■ **提供情報**:

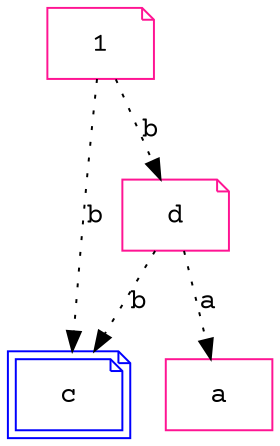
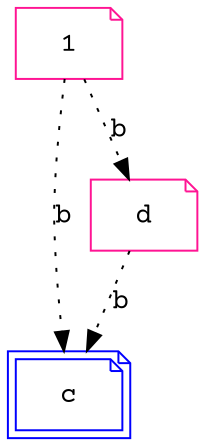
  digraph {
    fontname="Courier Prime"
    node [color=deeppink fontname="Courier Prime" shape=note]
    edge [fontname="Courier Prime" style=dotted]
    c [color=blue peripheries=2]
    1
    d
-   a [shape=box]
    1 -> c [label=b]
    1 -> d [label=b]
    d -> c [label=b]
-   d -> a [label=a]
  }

...

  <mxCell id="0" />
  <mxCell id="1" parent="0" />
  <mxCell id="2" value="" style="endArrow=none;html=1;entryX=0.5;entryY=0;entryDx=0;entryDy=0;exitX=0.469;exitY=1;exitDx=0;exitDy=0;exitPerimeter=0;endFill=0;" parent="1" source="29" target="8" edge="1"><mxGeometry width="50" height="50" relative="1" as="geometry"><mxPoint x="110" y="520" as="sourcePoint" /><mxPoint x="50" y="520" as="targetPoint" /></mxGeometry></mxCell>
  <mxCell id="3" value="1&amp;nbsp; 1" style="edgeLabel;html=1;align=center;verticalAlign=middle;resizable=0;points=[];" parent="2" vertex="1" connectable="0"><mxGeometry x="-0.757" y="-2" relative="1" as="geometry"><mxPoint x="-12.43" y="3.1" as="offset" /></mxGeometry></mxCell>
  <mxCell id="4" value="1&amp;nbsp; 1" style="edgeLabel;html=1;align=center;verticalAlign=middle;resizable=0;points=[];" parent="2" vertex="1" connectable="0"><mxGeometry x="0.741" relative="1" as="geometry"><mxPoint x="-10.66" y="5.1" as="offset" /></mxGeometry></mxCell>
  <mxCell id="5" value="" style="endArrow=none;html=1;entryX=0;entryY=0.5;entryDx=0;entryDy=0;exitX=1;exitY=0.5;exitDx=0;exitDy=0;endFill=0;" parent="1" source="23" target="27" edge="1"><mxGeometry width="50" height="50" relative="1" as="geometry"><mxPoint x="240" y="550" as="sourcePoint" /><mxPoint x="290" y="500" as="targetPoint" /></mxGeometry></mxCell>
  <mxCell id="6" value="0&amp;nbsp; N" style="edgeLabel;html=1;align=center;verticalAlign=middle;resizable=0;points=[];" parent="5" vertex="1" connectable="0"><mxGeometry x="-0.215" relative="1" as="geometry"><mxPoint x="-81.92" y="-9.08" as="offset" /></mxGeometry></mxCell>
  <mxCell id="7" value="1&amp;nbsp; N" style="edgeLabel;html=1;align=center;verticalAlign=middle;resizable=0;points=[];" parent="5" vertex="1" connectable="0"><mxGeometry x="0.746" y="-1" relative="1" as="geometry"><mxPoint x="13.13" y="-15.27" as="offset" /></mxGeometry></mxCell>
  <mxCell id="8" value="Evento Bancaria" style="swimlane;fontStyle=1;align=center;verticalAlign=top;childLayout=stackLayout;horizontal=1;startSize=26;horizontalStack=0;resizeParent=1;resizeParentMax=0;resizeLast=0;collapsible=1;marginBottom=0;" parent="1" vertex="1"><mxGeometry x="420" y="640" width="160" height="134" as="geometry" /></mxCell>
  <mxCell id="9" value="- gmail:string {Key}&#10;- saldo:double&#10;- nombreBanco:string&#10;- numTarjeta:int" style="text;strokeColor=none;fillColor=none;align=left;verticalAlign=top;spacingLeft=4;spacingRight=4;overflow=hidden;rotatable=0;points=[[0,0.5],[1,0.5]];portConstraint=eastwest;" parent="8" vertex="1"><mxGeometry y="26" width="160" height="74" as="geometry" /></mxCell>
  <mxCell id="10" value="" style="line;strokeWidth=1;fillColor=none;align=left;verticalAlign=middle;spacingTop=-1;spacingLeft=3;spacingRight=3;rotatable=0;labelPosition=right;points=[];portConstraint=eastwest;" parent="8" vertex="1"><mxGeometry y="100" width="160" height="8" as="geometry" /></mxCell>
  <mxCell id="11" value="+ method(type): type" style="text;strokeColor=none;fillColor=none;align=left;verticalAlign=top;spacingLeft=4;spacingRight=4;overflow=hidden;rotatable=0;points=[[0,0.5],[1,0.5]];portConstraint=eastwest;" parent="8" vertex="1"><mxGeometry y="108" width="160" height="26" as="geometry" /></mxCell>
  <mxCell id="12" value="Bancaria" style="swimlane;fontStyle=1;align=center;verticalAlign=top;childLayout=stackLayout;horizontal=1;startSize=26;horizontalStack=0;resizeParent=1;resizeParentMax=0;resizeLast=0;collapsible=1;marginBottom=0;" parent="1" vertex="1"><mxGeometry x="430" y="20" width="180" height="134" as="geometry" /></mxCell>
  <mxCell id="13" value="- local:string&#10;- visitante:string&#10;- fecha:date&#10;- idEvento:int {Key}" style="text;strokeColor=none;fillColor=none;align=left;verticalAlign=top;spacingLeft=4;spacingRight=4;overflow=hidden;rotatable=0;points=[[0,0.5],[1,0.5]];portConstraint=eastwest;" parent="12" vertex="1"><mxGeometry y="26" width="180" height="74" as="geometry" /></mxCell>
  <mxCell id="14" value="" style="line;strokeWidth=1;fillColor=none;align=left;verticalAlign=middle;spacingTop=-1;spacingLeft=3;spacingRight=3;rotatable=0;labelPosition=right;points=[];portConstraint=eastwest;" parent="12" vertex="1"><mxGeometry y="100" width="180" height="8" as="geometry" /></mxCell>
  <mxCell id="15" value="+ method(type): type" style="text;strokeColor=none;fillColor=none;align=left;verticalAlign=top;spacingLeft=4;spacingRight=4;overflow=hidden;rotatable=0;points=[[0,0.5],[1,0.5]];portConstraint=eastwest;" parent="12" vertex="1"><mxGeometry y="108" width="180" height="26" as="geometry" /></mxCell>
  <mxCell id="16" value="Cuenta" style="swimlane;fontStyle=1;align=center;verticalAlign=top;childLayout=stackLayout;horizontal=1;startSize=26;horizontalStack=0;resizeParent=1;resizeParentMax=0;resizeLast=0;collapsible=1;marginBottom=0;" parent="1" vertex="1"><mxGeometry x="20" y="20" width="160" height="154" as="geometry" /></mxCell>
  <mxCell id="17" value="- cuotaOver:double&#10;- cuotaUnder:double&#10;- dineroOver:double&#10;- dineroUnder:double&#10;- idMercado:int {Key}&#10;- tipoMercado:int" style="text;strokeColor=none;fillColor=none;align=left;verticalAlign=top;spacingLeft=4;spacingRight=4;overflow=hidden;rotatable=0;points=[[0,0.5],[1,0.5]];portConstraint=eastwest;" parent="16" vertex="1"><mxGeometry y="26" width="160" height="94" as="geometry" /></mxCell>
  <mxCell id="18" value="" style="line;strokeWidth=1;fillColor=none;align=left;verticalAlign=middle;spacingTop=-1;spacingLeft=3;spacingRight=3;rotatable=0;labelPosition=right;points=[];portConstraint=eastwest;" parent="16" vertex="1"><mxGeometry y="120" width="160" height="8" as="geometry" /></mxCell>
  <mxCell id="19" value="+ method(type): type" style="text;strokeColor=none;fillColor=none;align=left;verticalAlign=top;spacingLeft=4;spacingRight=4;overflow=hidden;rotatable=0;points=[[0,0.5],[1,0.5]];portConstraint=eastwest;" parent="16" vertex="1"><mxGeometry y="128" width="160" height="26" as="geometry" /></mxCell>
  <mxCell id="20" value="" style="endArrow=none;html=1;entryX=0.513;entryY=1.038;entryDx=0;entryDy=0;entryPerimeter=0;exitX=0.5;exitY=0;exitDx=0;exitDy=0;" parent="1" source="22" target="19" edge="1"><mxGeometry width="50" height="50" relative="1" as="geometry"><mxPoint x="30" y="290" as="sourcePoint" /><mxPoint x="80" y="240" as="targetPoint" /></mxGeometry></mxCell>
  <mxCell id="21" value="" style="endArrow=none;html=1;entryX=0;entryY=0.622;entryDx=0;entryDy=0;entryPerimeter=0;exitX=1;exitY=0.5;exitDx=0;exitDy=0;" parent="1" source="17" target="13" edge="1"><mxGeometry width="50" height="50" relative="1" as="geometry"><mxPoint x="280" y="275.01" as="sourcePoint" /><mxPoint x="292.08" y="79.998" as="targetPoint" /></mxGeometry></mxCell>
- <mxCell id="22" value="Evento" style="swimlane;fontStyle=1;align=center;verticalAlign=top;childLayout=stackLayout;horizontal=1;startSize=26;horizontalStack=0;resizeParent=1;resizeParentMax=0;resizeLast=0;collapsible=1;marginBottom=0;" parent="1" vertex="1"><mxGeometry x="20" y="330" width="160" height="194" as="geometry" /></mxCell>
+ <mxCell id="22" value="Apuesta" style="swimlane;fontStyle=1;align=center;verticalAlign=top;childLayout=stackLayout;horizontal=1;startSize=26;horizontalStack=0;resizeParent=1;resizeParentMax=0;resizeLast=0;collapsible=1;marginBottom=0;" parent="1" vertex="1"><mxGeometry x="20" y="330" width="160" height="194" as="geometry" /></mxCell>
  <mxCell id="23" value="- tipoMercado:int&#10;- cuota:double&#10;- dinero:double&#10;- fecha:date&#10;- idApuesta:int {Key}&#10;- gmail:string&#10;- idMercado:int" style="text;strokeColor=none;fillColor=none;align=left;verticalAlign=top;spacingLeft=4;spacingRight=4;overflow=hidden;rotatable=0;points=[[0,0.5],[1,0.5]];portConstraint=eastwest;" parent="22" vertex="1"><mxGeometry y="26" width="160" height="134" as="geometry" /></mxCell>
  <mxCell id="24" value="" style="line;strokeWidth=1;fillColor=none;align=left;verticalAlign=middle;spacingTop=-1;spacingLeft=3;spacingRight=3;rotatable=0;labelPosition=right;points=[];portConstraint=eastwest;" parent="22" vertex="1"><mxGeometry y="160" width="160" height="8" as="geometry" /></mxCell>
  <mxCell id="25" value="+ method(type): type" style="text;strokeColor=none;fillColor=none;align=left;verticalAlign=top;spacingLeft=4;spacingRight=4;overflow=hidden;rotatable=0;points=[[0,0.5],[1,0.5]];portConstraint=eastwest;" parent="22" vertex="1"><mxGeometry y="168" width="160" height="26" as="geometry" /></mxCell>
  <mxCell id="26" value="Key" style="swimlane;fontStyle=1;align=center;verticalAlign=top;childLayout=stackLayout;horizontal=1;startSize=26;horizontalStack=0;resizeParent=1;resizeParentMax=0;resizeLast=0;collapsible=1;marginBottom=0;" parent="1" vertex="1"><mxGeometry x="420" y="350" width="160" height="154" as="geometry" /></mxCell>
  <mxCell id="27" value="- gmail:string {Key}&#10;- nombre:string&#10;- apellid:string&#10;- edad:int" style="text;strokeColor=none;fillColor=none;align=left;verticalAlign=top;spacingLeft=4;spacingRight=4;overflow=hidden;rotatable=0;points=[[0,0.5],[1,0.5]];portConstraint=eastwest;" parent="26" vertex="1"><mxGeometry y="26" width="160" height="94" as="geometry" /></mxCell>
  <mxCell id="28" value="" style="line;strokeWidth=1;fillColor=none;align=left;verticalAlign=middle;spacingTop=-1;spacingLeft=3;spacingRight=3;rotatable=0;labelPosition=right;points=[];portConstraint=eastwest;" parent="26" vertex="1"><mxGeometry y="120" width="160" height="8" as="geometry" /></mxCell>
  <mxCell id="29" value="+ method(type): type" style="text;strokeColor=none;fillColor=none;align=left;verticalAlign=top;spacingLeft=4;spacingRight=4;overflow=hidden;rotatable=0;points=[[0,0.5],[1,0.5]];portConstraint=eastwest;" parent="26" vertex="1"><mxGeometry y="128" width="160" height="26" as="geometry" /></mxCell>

■ **実施事項**:
上記の項目のうち、文字列「Prime」を含む行を数え、その数のみを記してください。

■ **出力結果**:
3